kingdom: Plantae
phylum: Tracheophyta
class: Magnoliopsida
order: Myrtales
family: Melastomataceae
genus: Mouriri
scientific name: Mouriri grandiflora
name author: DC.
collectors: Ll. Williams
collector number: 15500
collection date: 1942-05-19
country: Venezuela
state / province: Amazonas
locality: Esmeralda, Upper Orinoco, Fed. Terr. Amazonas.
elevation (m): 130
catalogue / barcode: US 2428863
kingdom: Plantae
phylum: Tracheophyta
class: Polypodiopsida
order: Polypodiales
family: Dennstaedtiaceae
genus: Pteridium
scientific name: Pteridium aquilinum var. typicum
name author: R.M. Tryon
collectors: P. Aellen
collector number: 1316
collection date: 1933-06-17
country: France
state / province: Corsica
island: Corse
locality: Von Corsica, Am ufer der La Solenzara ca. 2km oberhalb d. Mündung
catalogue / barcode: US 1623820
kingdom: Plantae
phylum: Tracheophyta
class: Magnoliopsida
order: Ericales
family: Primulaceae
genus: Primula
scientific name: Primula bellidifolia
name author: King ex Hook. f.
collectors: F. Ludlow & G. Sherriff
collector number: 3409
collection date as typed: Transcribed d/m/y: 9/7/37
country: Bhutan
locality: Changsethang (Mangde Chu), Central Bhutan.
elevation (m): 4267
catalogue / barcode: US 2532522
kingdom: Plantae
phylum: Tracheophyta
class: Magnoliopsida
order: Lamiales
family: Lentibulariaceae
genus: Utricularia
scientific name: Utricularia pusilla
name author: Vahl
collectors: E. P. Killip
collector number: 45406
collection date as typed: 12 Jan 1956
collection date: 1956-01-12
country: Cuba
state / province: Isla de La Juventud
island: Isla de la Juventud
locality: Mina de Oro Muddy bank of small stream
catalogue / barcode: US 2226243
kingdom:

The exercise:
Convert everything in the listing from the line containing "state / province: Corsica" down to the line containing "name author: King ex Hook. f.", both included, into a Markdown table with columns No. and Entry. Give each line its own numbered row and skip blank lines.

Exercise output:
| No. | Entry |
|---|---|
| 1 | state / province: Corsica |
| 2 | island: Corse |
| 3 | locality: Von Corsica, Am ufer der La Solenzara ca. 2km oberhalb d. Mündung |
| 4 | catalogue / barcode: US 1623820 |
| 5 | kingdom: Plantae |
| 6 | phylum: Tracheophyta |
| 7 | class: Magnoliopsida |
| 8 | order: Ericales |
| 9 | family: Primulaceae |
| 10 | genus: Primula |
| 11 | scientific name: Primula bellidifolia |
| 12 | name author: King ex Hook. f. |